Recebeu o nome de Anhalt EBM por ter surgido na cidade alemã de Anhalt, com bandas como o Container 90, o Sturm Cafe, o Tyske Ludder, o Spetsnaz, entre outras, começaram a criar uma cena que estava cansada da apropriação pelos góticos. Este movimento também influenciou grupos em outros países, como o U.M.M. em Portugal. É uma tentativa de mostrar como o EBM pode evoluir sem perder as raízes e, acima de tudo, sem perder todo o seu lado histórico. É chamado também de “new oldschool ebm”, uma vez que é criado algo novo em cima de uma base antiga, mantendo ambos.

A CENA
Falar de uma cena é muito complicado. Na Europa, sobretudo na Alemanha e na Bélgica, ainda temos uma cena EBM forte, que divide espaço com a cena gótica e algumas vezes estas se conflitam. Fora deste eixo, em países como Portugal e Espanha, ainda temos uma cena muito pequena, restrita a poucas pessoas e a poucos grupos, muitas vezes tornando-se muito mais uma reunião entre amigos.

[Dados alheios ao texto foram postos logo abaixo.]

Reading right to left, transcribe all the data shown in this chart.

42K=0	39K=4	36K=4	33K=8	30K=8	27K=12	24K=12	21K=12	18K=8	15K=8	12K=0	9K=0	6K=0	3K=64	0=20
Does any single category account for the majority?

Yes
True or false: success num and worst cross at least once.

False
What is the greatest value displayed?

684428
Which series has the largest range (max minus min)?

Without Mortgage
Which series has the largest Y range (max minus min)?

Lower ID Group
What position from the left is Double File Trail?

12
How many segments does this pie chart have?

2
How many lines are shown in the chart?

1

Existem poucos festivais europeus para o estilo, o mais famoso é o Familientreffen, onde o foco é no EBM Oldschool e no Anhalt, voltado para um público não-gótico e não-metal. Contudo, eventos como a Gotik Treffen e o Castle Party sempre trazem bandas de EBM para seus shows, mesmo que eles sejam voltados aos góticos.

Fora da Europa existem pequenas cenas, não mais que meia dúzia de indivíduos, em alguns locais.

Normalmente o que se toca de EBM fica restrito a casas que tocam para góticos, onde os EBMers precisam dividir espaço com eles. Deste modelo surge a falsa impressão que o gênero faz parte da cena gótica.

No Brasil a situação é muito parecida. Temos pouquíssimos grupos de EBM e não temos eventos dedicados ao estilo. As casas noturnas góticas é que acabam sendo responsáveis pela divulgação do estilo, muitas vezes mesclada com electro-industrial e seus derivados. Não existe, de fato, uma cena para o EBM, muito menos uma reunião de amigos que possam movimentar alguma coisa. Também não temos muitos grupos, o que causa, sem dúvidas, uma falha grande para a criação de um público que queira ouvir o electronic body music.